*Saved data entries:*
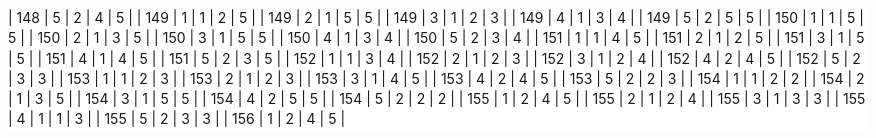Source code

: | 148             | 5                  | 2            | 4         | 5            |
| 149             | 1                  | 1            | 2         | 5            |
| 149             | 2                  | 1            | 5         | 5            |
| 149             | 3                  | 1            | 2         | 3            |
| 149             | 4                  | 1            | 3         | 4            |
| 149             | 5                  | 2            | 5         | 5            |
| 150             | 1                  | 1            | 5         | 5            |
| 150             | 2                  | 1            | 3         | 5            |
| 150             | 3                  | 1            | 5         | 5            |
| 150             | 4                  | 1            | 3         | 4            |
| 150             | 5                  | 2            | 3         | 4            |
| 151             | 1                  | 1            | 4         | 5            |
| 151             | 2                  | 1            | 2         | 5            |
| 151             | 3                  | 1            | 5         | 5            |
| 151             | 4                  | 1            | 4         | 5            |
| 151             | 5                  | 2            | 3         | 5            |
| 152             | 1                  | 1            | 3         | 4            |
| 152             | 2                  | 1            | 2         | 3            |
| 152             | 3                  | 1            | 2         | 4            |
| 152             | 4                  | 2            | 4         | 5            |
| 152             | 5                  | 2            | 3         | 3            |
| 153             | 1                  | 1            | 2         | 3            |
| 153             | 2                  | 1            | 2         | 3            |
| 153             | 3                  | 1            | 4         | 5            |
| 153             | 4                  | 2            | 4         | 5            |
| 153             | 5                  | 2            | 2         | 3            |
| 154             | 1                  | 1            | 2         | 2            |
| 154             | 2                  | 1            | 3         | 5            |
| 154             | 3                  | 1            | 5         | 5            |
| 154             | 4                  | 2            | 5         | 5            |
| 154             | 5                  | 2            | 2         | 2            |
| 155             | 1                  | 2            | 4         | 5            |
| 155             | 2                  | 1            | 2         | 4            |
| 155             | 3                  | 1            | 3         | 3            |
| 155             | 4                  | 1            | 1         | 3            |
| 155             | 5                  | 2            | 3         | 3            |
| 156             | 1                  | 2            | 4         | 5            |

*Problem statement:* Since the copy must exclude the pictures, transcribe only the text of the records, word for word.

*Written solution:*
Source code

: | 148             | 5                  | 2            | 4         | 5            |
| 149             | 1                  | 1            | 2         | 5            |
| 149             | 2                  | 1            | 5         | 5            |
| 149             | 3                  | 1            | 2         | 3            |
| 149             | 4                  | 1            | 3         | 4            |
| 149             | 5                  | 2            | 5         | 5            |
| 150             | 1                  | 1            | 5         | 5            |
| 150             | 2                  | 1            | 3         | 5            |
| 150             | 3                  | 1            | 5         | 5            |
| 150             | 4                  | 1            | 3         | 4            |
| 150             | 5                  | 2            | 3         | 4            |
| 151             | 1                  | 1            | 4         | 5            |
| 151             | 2                  | 1            | 2         | 5            |
| 151             | 3                  | 1            | 5         | 5            |
| 151             | 4                  | 1            | 4         | 5            |
| 151             | 5                  | 2            | 3         | 5            |
| 152             | 1                  | 1            | 3         | 4            |
| 152             | 2                  | 1            | 2         | 3            |
| 152             | 3                  | 1            | 2         | 4            |
| 152             | 4                  | 2            | 4         | 5            |
| 152             | 5                  | 2            | 3         | 3            |
| 153             | 1                  | 1            | 2         | 3            |
| 153             | 2                  | 1            | 2         | 3            |
| 153             | 3                  | 1            | 4         | 5            |
| 153             | 4                  | 2            | 4         | 5            |
| 153             | 5                  | 2            | 2         | 3            |
| 154             | 1                  | 1            | 2         | 2            |
| 154             | 2                  | 1            | 3         | 5            |
| 154             | 3                  | 1            | 5         | 5            |
| 154             | 4                  | 2            | 5         | 5            |
| 154             | 5                  | 2            | 2         | 2            |
| 155             | 1                  | 2            | 4         | 5            |
| 155             | 2                  | 1            | 2         | 4            |
| 155             | 3                  | 1            | 3         | 3            |
| 155             | 4                  | 1            | 1         | 3            |
| 155             | 5                  | 2            | 3         | 3            |
| 156             | 1                  | 2            | 4         | 5            |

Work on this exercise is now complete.